### Aim of the exercise
Lay out every line of the records as a Markdown table with the columns "Row" and "Line," leaving out blank lines.

Page-level text extractions
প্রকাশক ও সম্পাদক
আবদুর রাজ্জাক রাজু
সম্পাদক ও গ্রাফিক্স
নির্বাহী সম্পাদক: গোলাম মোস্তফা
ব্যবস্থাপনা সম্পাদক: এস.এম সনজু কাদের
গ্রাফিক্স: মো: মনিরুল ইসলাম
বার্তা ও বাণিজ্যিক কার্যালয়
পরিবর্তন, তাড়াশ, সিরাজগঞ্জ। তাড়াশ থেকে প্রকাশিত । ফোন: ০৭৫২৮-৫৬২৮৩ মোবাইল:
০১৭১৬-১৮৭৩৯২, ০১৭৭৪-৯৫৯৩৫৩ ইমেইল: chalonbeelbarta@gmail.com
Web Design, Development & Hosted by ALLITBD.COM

### Solution to this exercise
| Row | Line |
|---|---|
| 1 | প্রকাশক ও সম্পাদক |
| 2 | আবদুর রাজ্জাক রাজু |
| 3 | সম্পাদক ও গ্রাফিক্স |
| 4 | নির্বাহী সম্পাদক: গোলাম মোস্তফা |
| 5 | ব্যবস্থাপনা সম্পাদক: এস.এম সনজু কাদের |
| 6 | গ্রাফিক্স: মো: মনিরুল ইসলাম |
| 7 | বার্তা ও বাণিজ্যিক কার্যালয় |
| 8 | পরিবর্তন, তাড়াশ, সিরাজগঞ্জ। তাড়াশ থেকে প্রকাশিত । ফোন: ০৭৫২৮-৫৬২৮৩ মোবাইল: |
| 9 | ০১৭১৬-১৮৭৩৯২, ০১৭৭৪-৯৫৯৩৫৩ ইমেইল: chalonbeelbarta@gmail.com |
| 10 | Web Design, Development & Hosted by ALLITBD.COM |